## Exercise instructions
Exact copies of all the lines below are needed, without the pictures.

Pictures paired with source code:
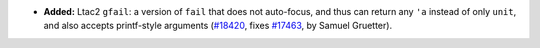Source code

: - **Added:**
  Ltac2 ``gfail``: a version of ``fail`` that does not auto-focus,
  and thus can return any ``'a`` instead of only ``unit``, and
  also accepts printf-style arguments
  (`#18420 <https://github.com/coq/coq/pull/18420>`_,
  fixes `#17463 <https://github.com/coq/coq/issues/17463>`_,
  by Samuel Gruetter).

## Response box
Source code

: - **Added:**
  Ltac2 ``gfail``: a version of ``fail`` that does not auto-focus,
  and thus can return any ``'a`` instead of only ``unit``, and
  also accepts printf-style arguments
  (`#18420 <https://github.com/coq/coq/pull/18420>`_,
  fixes `#17463 <https://github.com/coq/coq/issues/17463>`_,
  by Samuel Gruetter).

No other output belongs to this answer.